Winter Solstice Release December 21st
Birds in Flight
I had an idea a few weeks ago and just couldn’t get it out of my mind - very late in the season, I have a new little offering. If you are local, I can get them to you by Christmas as I’ll have a pick up option at my home. Otherwise, they will most likely arrive after Christmas if it needs to be shipped.
Everything will be on the website Sunday, December 21st at 12pm EST
Oil on Canvas 6x6 paintings ~ $325




I’ve always had a bit of an obsession with birds. The above paintings are based on my living room window. I’m on the top floor of an apartment building and I get a perfect view of the geese flying by in the fall.
One of my other favorites is the long tailed sparrows (barn swallows), moving in murmurations. I lived near a small village in France called Chatuzange-le-goubet for two years when I was in my early teens. The house was nestled between two very large corn fields and that was perhaps the first time I really noticed the large groups of swallows that would swoop and dive.
It felt like the group was moving with one mind and with such obvious joy. I’ve always wanted to live like that, with joyful abandon. We take so much for granted. What if even the simple daily tasks and movement of our body gave us joy? Thinking about this lately.
I don’t have pictures of the finished birds yet as they are currently in their last firing in the kiln! It is always a bit of surprise to see how they turn out as glazes don’t always behave how we expect them to. They are going to be glazes I’ve used before on the wall vases - dark indigo, a bright cobalt blue that often gets bronze striations, eggshell white and a mauve color. The ceramic birds will be $150-$175 depending on size.
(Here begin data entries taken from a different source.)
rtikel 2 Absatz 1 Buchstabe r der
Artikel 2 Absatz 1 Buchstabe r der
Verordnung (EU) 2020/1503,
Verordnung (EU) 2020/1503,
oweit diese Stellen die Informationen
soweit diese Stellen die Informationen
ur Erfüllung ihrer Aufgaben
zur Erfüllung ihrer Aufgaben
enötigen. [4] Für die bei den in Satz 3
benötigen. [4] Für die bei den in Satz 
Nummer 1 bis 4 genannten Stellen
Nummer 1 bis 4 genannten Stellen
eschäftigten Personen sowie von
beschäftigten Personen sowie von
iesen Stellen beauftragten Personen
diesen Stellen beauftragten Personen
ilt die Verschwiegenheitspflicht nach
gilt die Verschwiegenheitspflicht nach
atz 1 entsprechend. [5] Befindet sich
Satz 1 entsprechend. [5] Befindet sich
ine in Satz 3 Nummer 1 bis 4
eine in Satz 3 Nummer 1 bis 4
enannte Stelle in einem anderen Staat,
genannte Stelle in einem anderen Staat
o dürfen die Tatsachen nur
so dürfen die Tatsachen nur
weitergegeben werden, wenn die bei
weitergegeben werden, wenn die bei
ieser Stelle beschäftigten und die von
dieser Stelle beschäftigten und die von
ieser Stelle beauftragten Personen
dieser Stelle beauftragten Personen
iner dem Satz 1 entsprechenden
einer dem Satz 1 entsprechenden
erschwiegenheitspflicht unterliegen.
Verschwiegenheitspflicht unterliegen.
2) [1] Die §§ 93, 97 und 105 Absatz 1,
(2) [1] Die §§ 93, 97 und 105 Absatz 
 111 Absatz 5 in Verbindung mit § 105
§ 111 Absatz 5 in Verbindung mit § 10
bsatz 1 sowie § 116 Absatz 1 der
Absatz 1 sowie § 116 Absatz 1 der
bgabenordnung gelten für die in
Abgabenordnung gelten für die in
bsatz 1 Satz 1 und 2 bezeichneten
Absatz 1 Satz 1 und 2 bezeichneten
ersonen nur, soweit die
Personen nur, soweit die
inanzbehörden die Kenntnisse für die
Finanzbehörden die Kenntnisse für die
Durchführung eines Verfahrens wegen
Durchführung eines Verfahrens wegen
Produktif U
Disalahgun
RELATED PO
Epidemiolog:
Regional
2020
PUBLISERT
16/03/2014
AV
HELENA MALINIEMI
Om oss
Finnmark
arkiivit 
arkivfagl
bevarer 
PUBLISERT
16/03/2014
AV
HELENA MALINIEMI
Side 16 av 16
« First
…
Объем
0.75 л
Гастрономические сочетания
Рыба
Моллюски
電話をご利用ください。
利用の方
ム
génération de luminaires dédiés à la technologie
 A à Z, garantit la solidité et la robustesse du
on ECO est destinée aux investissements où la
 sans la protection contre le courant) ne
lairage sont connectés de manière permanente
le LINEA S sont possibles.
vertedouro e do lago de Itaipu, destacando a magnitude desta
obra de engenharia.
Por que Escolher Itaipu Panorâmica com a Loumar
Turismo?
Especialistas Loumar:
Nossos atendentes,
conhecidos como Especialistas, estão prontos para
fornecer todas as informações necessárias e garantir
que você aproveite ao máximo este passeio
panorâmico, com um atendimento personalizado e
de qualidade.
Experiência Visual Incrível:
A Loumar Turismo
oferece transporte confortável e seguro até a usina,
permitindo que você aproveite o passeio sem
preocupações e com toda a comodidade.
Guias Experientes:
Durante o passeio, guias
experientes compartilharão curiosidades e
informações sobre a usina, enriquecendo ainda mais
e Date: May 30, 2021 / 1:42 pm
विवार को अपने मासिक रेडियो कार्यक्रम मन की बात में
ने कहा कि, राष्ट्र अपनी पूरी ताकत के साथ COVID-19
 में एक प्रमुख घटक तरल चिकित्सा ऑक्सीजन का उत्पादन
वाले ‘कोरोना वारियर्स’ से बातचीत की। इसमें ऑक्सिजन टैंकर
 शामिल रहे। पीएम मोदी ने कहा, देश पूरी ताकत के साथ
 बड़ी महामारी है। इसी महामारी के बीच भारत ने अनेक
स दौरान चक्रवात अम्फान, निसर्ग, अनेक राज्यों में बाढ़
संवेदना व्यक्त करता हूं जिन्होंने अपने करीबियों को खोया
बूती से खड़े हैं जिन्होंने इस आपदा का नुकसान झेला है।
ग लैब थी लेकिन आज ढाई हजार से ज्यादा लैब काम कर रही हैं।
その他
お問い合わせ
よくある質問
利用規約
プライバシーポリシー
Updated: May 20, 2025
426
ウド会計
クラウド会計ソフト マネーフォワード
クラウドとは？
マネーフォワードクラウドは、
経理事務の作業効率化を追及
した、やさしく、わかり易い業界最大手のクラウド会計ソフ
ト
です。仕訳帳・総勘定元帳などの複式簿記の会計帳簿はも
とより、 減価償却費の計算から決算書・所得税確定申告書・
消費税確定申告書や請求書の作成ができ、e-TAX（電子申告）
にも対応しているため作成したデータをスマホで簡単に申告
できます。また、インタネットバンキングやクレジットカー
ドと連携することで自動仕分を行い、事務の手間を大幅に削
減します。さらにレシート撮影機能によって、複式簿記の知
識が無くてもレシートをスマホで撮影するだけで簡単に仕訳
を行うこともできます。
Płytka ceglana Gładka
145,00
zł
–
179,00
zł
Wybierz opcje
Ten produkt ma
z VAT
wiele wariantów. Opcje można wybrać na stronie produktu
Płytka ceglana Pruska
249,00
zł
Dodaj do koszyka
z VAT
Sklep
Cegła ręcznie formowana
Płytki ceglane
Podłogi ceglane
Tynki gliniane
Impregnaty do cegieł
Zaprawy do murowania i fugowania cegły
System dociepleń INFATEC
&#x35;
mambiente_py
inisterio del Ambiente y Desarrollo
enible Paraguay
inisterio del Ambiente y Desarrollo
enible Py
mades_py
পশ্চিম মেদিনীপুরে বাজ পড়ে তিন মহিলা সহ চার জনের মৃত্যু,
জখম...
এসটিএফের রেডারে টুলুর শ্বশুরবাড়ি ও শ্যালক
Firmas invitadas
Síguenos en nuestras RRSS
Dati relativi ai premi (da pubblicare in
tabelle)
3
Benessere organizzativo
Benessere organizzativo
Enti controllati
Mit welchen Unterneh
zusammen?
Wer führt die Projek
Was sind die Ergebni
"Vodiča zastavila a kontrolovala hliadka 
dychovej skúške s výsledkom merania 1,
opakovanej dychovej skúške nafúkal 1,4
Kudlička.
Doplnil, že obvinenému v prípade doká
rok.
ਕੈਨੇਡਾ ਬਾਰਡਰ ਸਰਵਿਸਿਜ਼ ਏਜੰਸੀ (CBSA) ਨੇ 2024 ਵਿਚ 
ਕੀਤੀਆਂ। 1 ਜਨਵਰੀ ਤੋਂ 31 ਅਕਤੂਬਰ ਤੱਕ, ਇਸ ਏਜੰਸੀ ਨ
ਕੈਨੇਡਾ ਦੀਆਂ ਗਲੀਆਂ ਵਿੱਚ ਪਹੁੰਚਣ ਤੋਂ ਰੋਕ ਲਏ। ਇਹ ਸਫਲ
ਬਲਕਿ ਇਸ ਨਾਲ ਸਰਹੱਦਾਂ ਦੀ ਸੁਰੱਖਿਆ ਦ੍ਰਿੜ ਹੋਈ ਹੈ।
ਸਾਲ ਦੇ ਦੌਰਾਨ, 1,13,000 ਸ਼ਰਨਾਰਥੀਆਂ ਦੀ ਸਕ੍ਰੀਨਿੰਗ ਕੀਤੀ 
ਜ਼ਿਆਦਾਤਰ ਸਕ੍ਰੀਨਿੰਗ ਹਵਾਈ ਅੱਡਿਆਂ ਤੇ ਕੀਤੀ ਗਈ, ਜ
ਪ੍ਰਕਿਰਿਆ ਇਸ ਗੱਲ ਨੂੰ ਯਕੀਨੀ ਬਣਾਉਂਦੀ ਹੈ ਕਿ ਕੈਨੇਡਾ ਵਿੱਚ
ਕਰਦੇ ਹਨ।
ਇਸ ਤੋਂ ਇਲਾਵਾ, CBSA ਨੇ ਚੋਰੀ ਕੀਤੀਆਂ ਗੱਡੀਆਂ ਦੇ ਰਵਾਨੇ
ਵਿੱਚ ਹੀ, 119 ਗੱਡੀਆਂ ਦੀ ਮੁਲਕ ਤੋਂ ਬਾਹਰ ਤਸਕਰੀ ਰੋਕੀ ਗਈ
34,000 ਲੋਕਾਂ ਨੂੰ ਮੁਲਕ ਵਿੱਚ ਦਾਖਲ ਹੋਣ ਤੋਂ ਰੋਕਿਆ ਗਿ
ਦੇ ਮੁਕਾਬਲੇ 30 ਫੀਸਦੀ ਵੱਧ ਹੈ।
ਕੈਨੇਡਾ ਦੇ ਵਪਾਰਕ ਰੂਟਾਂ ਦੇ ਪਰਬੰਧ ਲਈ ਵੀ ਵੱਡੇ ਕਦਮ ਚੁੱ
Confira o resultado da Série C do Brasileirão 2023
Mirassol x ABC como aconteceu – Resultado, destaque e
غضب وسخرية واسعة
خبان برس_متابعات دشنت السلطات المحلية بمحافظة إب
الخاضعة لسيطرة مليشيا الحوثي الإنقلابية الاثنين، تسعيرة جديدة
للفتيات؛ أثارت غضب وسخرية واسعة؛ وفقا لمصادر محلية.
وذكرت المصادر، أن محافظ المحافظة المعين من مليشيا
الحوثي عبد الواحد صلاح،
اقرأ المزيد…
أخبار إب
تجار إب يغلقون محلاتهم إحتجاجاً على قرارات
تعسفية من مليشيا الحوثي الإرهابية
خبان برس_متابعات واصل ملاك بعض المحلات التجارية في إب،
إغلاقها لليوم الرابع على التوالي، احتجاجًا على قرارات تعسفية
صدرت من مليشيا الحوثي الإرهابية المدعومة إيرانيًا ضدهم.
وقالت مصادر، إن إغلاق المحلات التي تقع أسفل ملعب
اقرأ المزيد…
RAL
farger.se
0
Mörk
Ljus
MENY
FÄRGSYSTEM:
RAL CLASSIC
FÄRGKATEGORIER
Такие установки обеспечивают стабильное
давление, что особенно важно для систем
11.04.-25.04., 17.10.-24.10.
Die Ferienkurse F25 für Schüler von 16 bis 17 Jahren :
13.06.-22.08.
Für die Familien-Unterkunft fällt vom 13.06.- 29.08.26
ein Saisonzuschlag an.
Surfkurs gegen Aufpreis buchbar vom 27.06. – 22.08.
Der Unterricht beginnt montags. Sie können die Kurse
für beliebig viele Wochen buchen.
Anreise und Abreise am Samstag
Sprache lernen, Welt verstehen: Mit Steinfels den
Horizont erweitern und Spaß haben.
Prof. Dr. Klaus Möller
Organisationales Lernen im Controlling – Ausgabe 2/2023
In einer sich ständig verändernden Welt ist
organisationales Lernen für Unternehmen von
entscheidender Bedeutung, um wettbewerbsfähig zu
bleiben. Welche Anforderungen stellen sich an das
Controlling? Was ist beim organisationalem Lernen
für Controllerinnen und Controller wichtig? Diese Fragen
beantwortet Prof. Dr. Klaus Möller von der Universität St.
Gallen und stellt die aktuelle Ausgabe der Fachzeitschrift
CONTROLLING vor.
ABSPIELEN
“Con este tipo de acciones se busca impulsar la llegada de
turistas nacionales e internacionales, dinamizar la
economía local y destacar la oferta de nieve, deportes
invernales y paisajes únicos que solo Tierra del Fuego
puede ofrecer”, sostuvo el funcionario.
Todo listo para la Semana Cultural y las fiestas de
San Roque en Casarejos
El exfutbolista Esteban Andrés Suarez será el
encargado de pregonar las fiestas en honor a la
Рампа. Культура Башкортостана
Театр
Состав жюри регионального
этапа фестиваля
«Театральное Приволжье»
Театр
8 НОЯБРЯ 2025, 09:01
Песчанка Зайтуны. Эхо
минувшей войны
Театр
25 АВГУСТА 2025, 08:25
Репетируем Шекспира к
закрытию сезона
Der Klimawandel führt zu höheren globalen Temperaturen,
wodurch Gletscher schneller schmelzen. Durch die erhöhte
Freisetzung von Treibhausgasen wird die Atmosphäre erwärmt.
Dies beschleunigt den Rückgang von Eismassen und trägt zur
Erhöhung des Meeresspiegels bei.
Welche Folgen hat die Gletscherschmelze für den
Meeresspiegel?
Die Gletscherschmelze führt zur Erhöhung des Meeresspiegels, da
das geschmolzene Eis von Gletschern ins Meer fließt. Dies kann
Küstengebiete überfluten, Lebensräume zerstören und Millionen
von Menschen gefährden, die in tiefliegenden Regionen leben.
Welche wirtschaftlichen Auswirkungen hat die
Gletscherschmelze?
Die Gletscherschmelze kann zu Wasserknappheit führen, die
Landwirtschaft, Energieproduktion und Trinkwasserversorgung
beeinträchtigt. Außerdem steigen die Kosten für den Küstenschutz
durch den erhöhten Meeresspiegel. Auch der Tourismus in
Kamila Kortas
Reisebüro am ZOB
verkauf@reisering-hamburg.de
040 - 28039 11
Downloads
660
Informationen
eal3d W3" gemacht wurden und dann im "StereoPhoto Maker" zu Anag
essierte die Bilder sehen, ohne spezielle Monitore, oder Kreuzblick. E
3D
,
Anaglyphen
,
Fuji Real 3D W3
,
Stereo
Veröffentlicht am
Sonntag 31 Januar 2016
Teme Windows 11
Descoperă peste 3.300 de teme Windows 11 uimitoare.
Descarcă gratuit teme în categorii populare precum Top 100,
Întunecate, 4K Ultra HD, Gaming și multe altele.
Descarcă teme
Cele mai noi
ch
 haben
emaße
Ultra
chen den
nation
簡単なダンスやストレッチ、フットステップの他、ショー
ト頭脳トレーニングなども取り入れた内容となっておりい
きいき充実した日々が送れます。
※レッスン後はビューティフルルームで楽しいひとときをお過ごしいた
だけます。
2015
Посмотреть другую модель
The following is a favorite poem from Mary Oliver called Starlings in Winter. It feels like a perfect description.
Chunky and noisy,
but with stars in their black feathers, they spring from the telephone wire and instantly
they are acrobats in the freezing wind. And now, in the theater of air, they swing over buildings,
dipping and rising; they float like one stippled star that opens, becomes for a moment fragmented,
then closes again; and you watch and you try but you simply can’t imagine
how they do it with no articulated instruction, no pause, only the silent confirmation that they are this notable thing,
this wheel of many parts, that can rise and spin over and over again, full of gorgeous life.
Ah, world, what lessons you prepare for us, even in the leafless winter, even in the ashy city. I am thinking now of grief, and of getting past it;
I feel my boots trying to leave the ground, I feel my heart pumping hard. I want
to think again of dangerous and noble things. I want to be light and frolicsome. I want to be improbable beautiful and afraid of nothing, as though I had wings.